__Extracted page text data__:
● ● ● ●
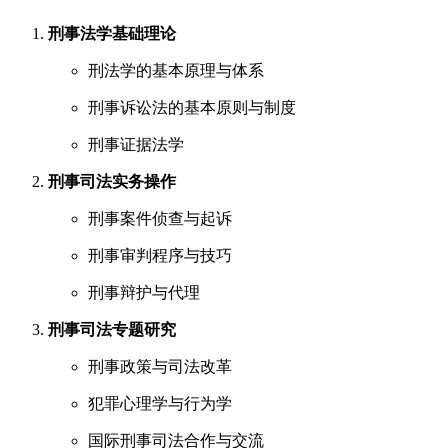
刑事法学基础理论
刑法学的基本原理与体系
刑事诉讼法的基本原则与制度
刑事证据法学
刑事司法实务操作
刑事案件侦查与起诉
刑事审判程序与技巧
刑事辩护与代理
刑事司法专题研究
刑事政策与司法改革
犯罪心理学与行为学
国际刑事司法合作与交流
● ● ● ●
__Directive__: Return the complete data unchanged and include none of the pictures.

__Expected answer__:
刑事法学基础理论
刑法学的基本原理与体系
刑事诉讼法的基本原则与制度
刑事证据法学
刑事司法实务操作
刑事案件侦查与起诉
刑事审判程序与技巧
刑事辩护与代理
刑事司法专题研究
刑事政策与司法改革
犯罪心理学与行为学
国际刑事司法合作与交流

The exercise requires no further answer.